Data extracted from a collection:
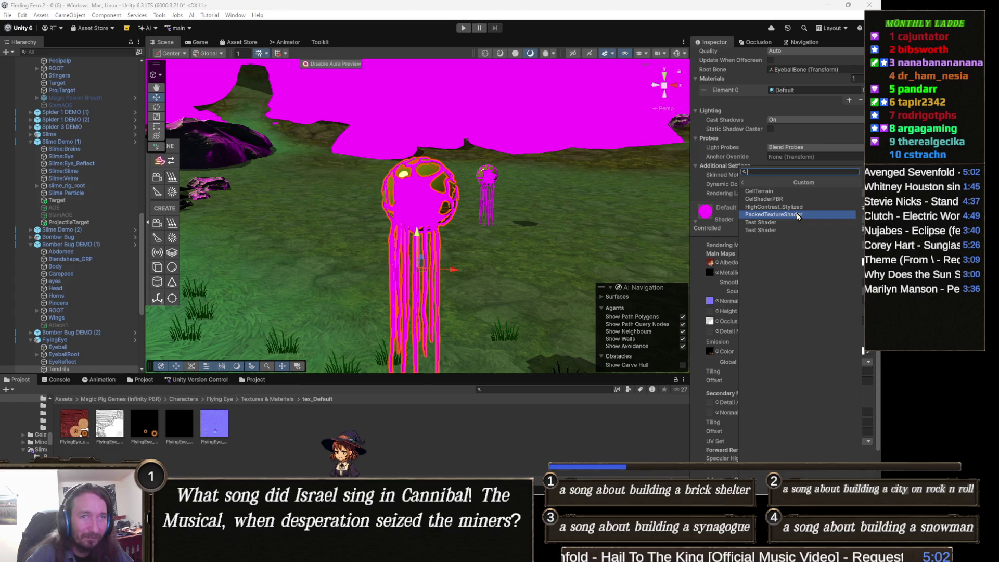
{"action": "left_click", "coordinate": [799, 216]}
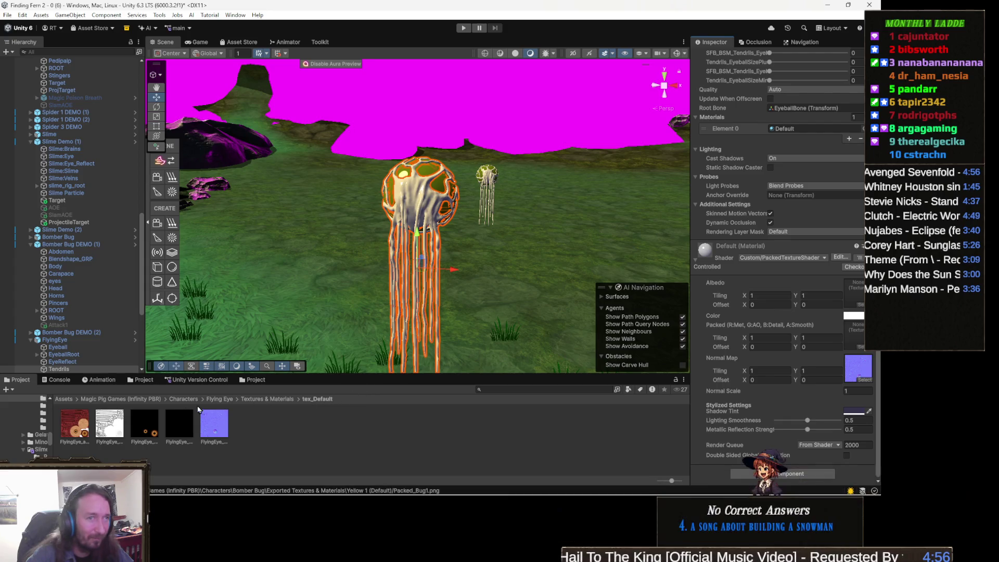
{"action": "mouse_move", "coordinate": [789, 311]}
{"action": "left_mouse_down"}
{"action": "mouse_move", "coordinate": [840, 284]}
{"action": "mouse_move", "coordinate": [859, 290]}
{"action": "left_mouse_up"}
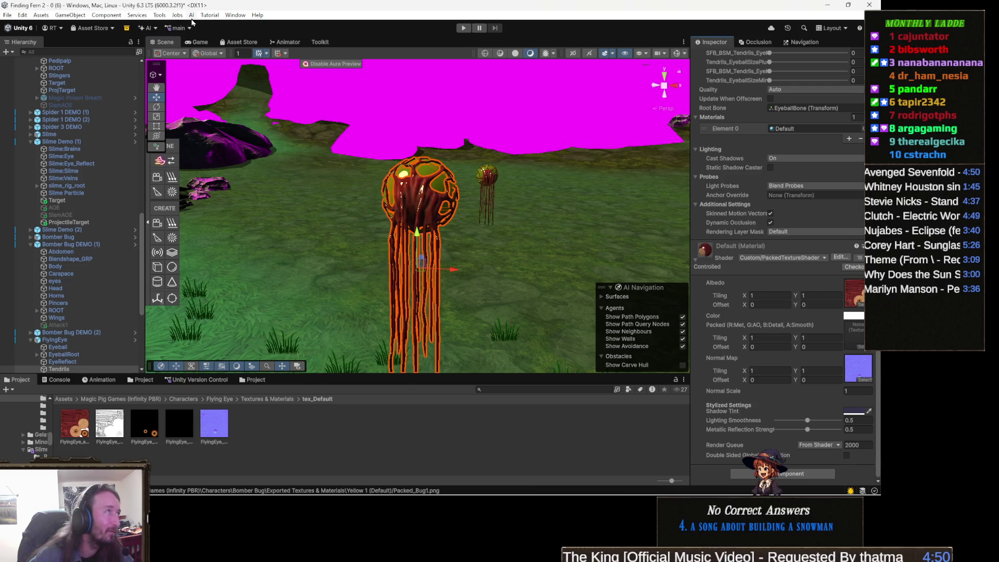
{"action": "left_click", "coordinate": [159, 15]}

What you are asked to do:
Every line holding the word "coordinate" should be copied out of the records above.

Exercise result:
{"action": "left_click", "coordinate": [799, 216]}
{"action": "mouse_move", "coordinate": [789, 311]}
{"action": "mouse_move", "coordinate": [840, 284]}
{"action": "mouse_move", "coordinate": [859, 290]}
{"action": "left_click", "coordinate": [159, 15]}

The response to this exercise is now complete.